# START OF Input rows

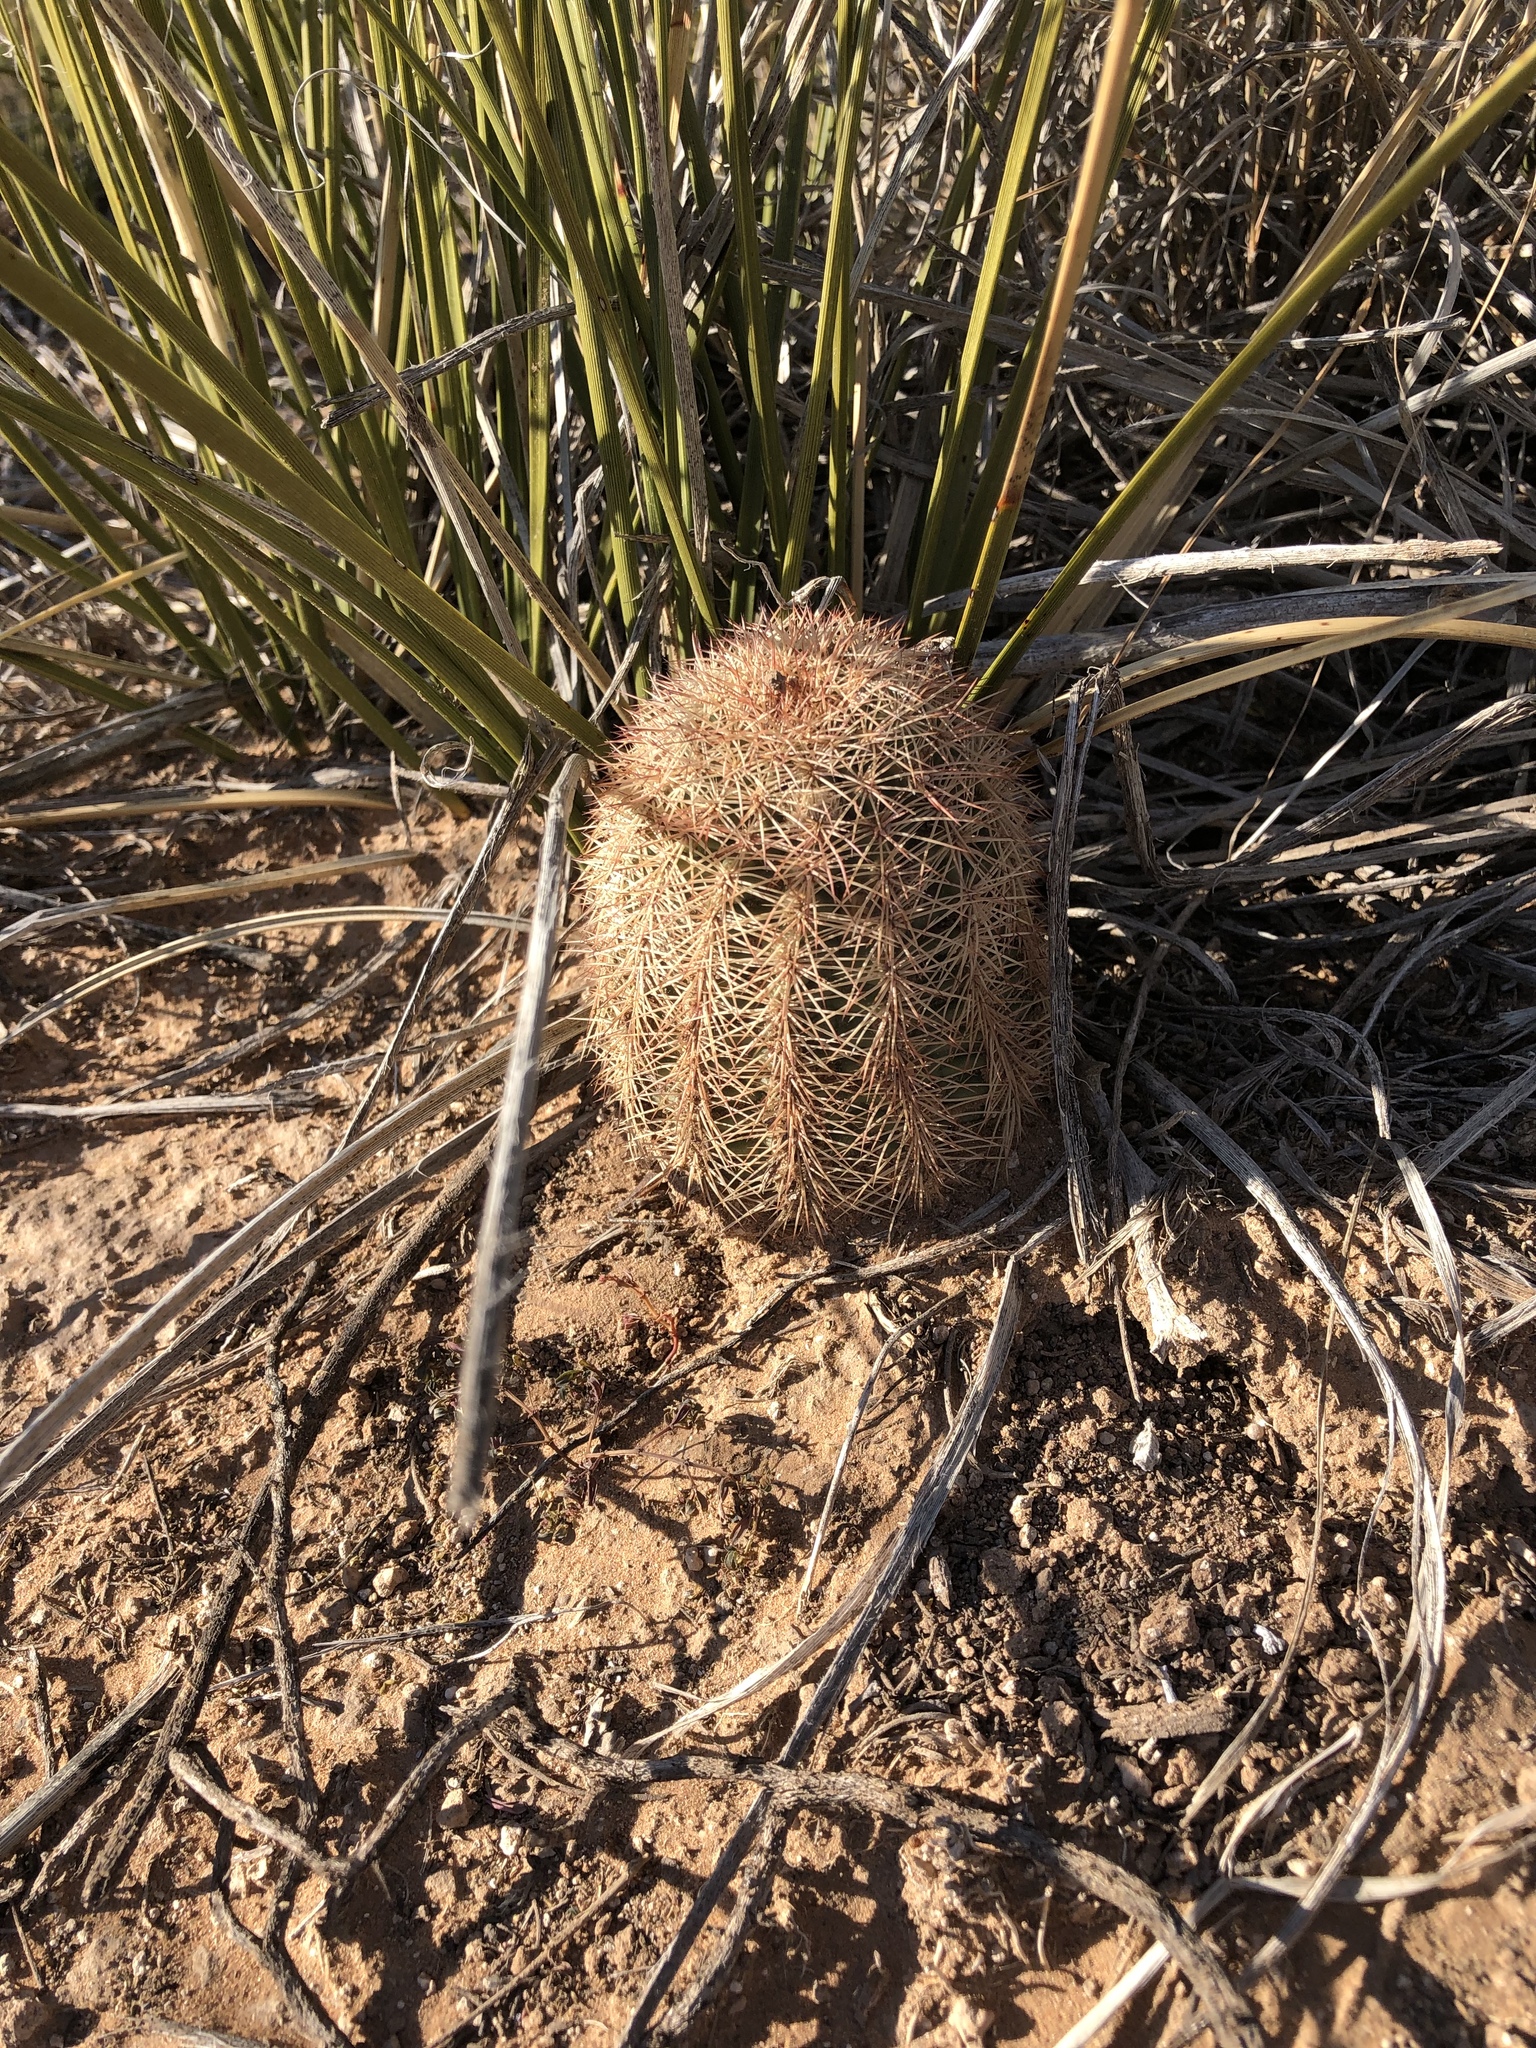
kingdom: Plantae
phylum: Tracheophyta
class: Magnoliopsida
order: Caryophyllales
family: Cactaceae
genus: Echinocereus
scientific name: Echinocereus dasyacanthus
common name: Spiny hedgehog cactus
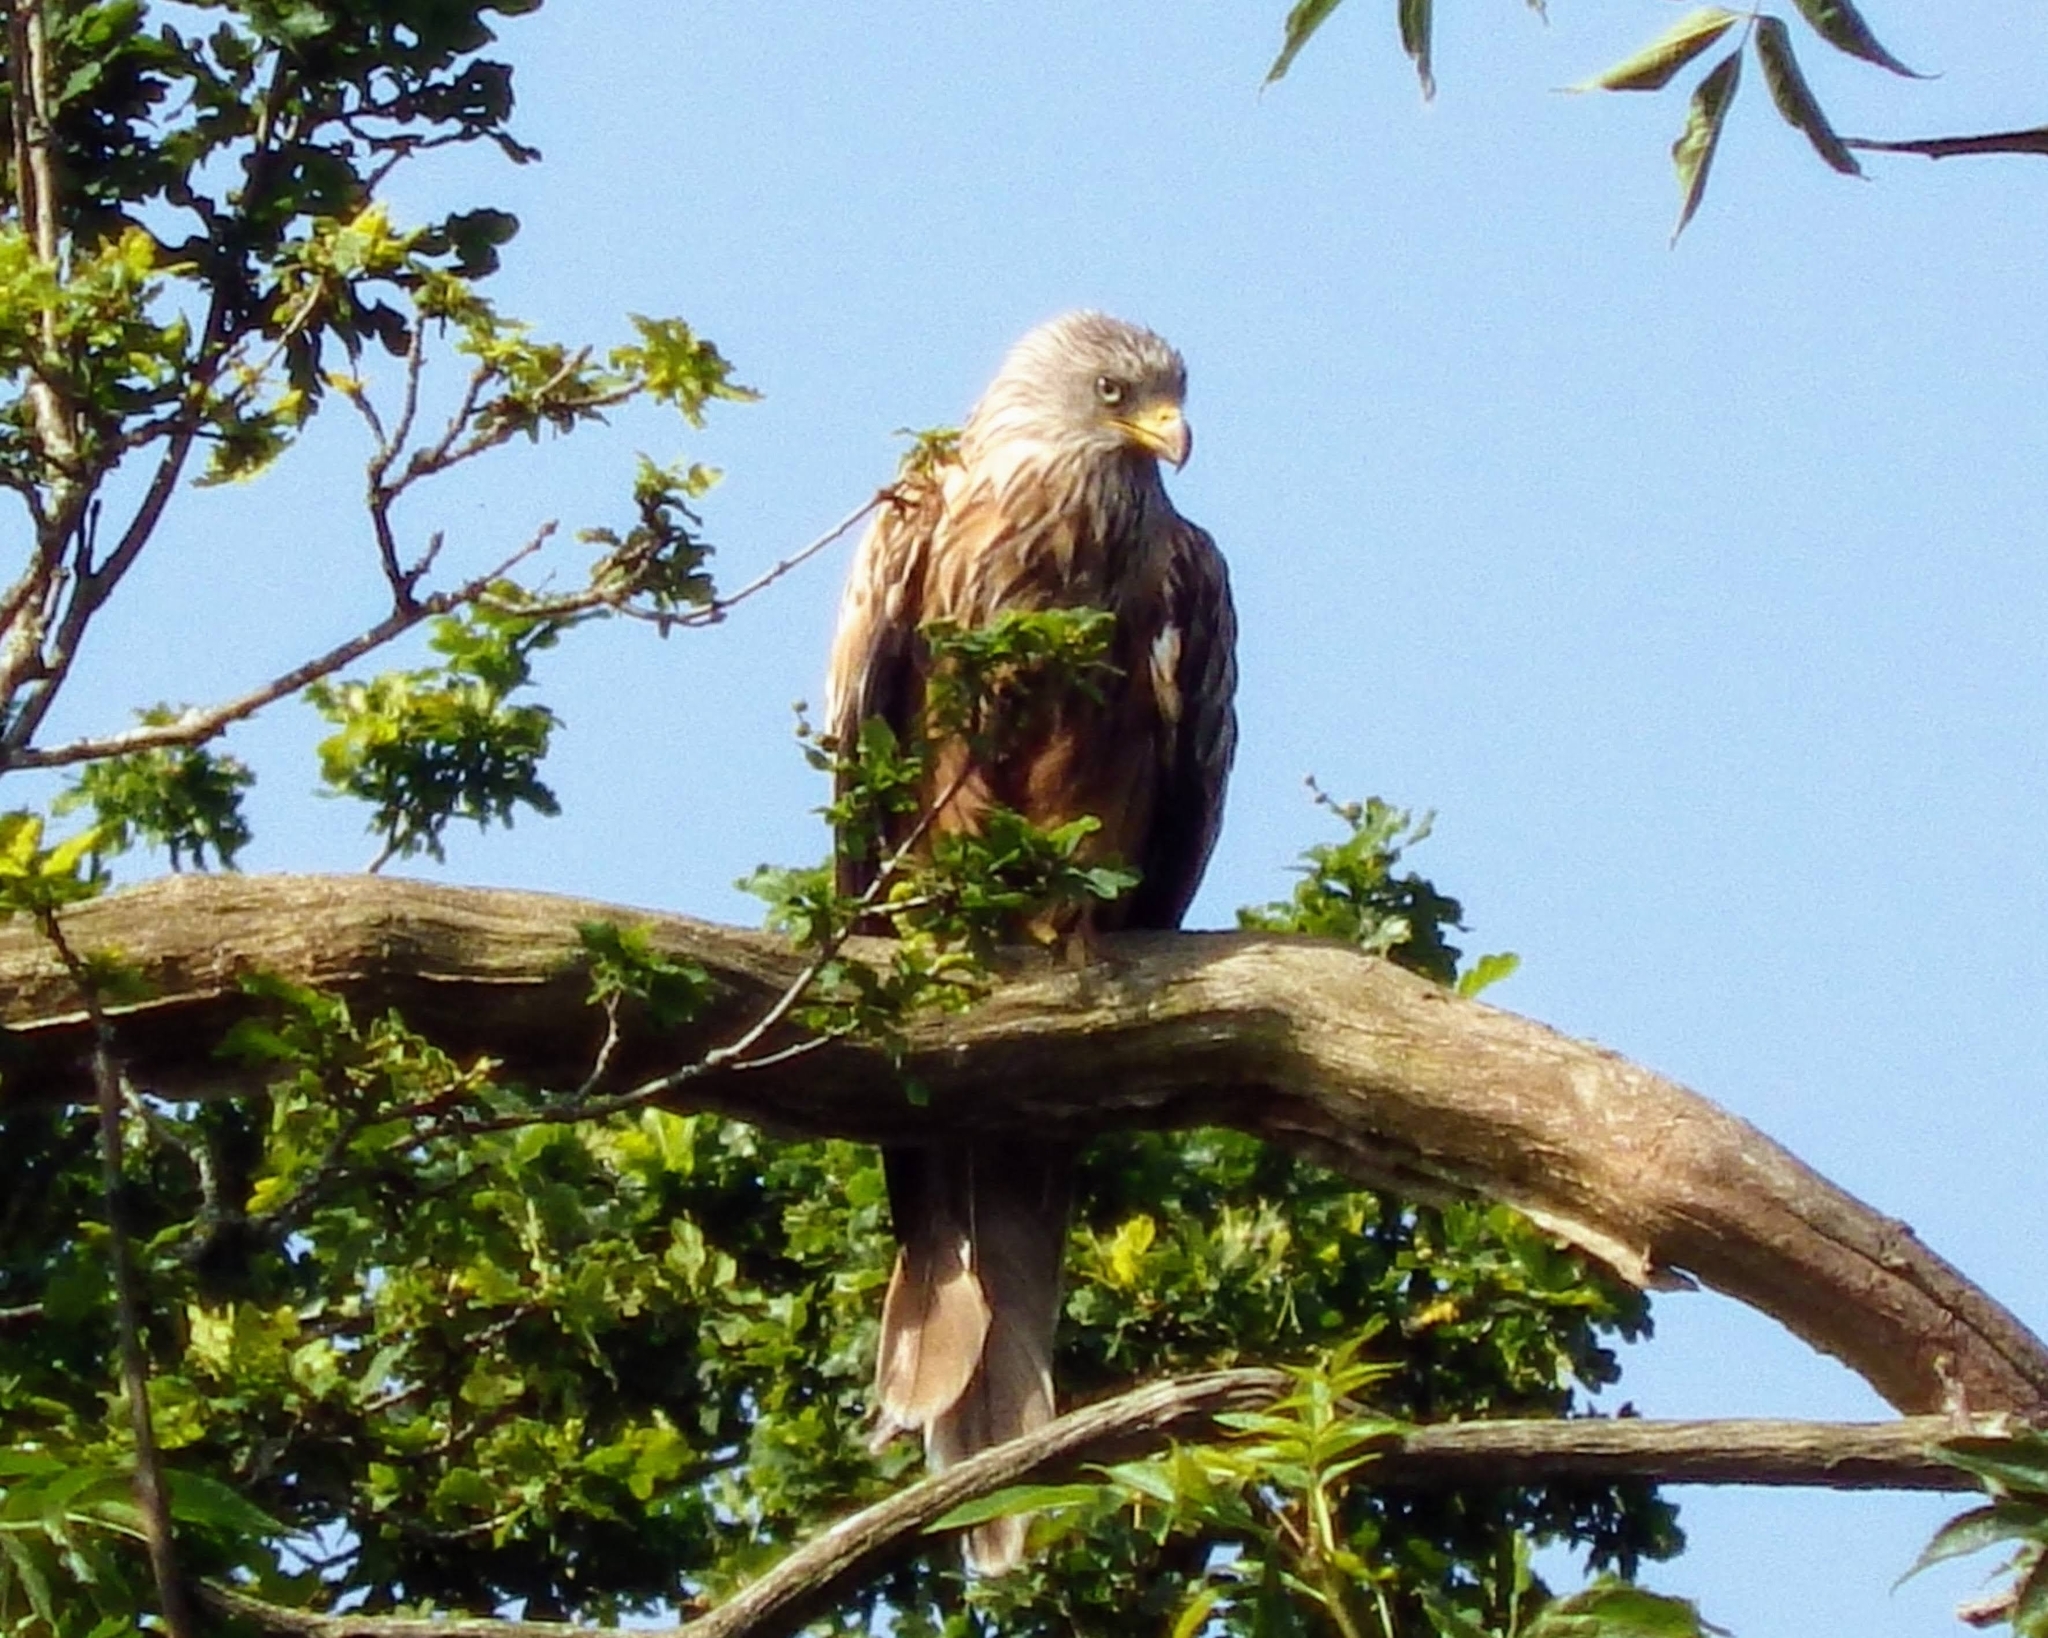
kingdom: Animalia
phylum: Chordata
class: Aves
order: Accipitriformes
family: Accipitridae
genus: Milvus
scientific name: Milvus milvus
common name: Red kite
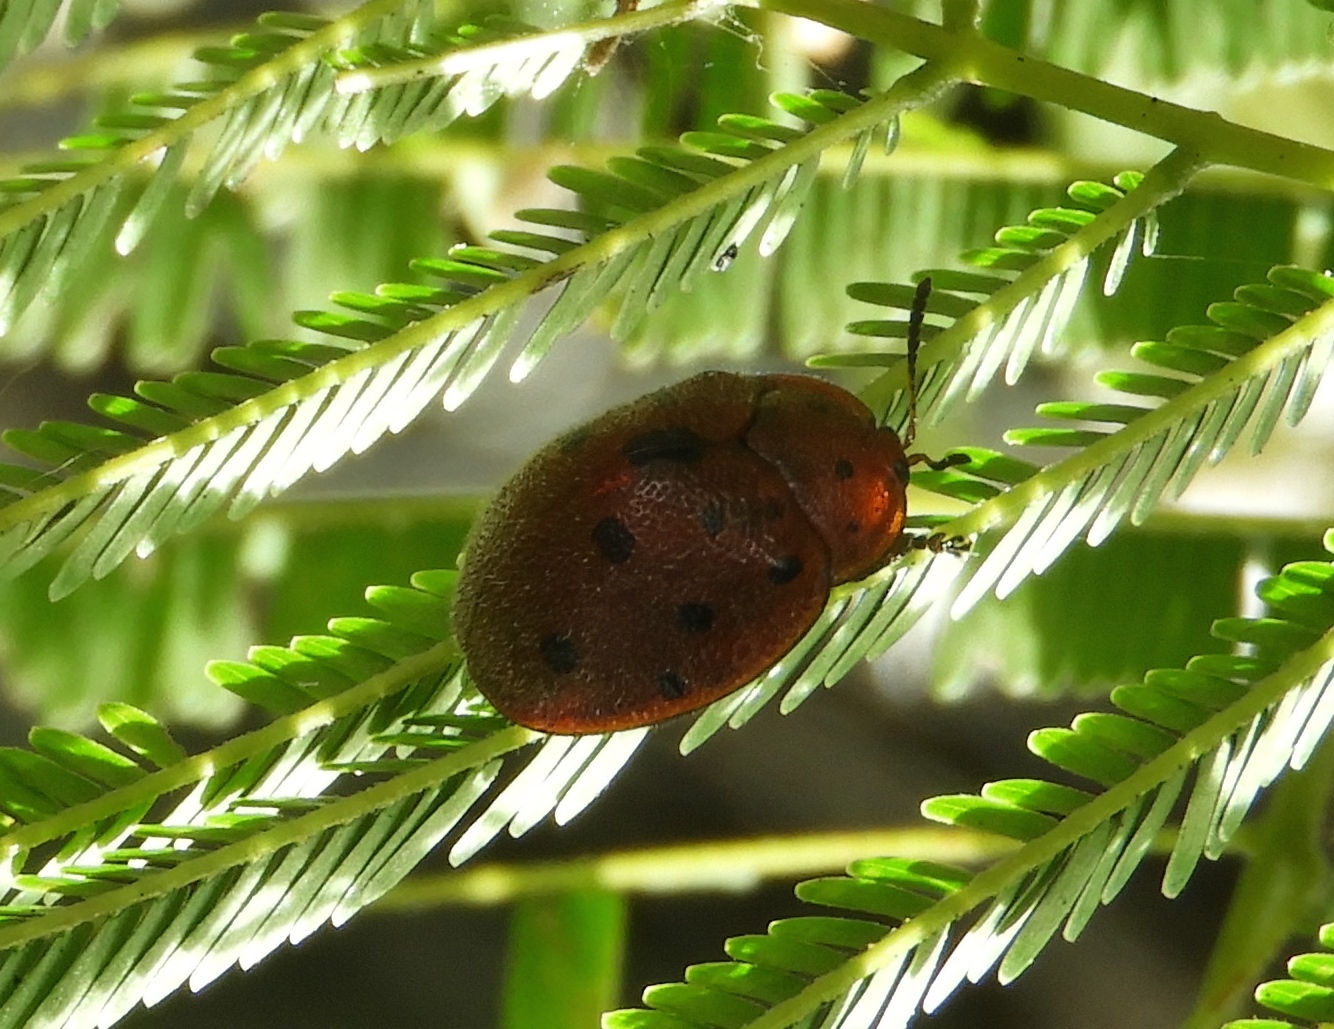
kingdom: Animalia
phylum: Arthropoda
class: Insecta
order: Coleoptera
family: Chrysomelidae
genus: Chelymorpha
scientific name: Chelymorpha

# END OF Input rows

_What needs to be done_
Give every line of the material above as a JSON list of strings, one string per line, with blank lines left out. Leave the pictures out of the answer.

_Full answer_
[
  "kingdom: Plantae",
  "phylum: Tracheophyta",
  "class: Magnoliopsida",
  "order: Caryophyllales",
  "family: Cactaceae",
  "genus: Echinocereus",
  "scientific name: Echinocereus dasyacanthus",
  "common name: Spiny hedgehog cactus",
  "kingdom: Animalia",
  "phylum: Chordata",
  "class: Aves",
  "order: Accipitriformes",
  "family: Accipitridae",
  "genus: Milvus",
  "scientific name: Milvus milvus",
  "common name: Red kite",
  "kingdom: Animalia",
  "phylum: Arthropoda",
  "class: Insecta",
  "order: Coleoptera",
  "family: Chrysomelidae",
  "genus: Chelymorpha",
  "scientific name: Chelymorpha"
]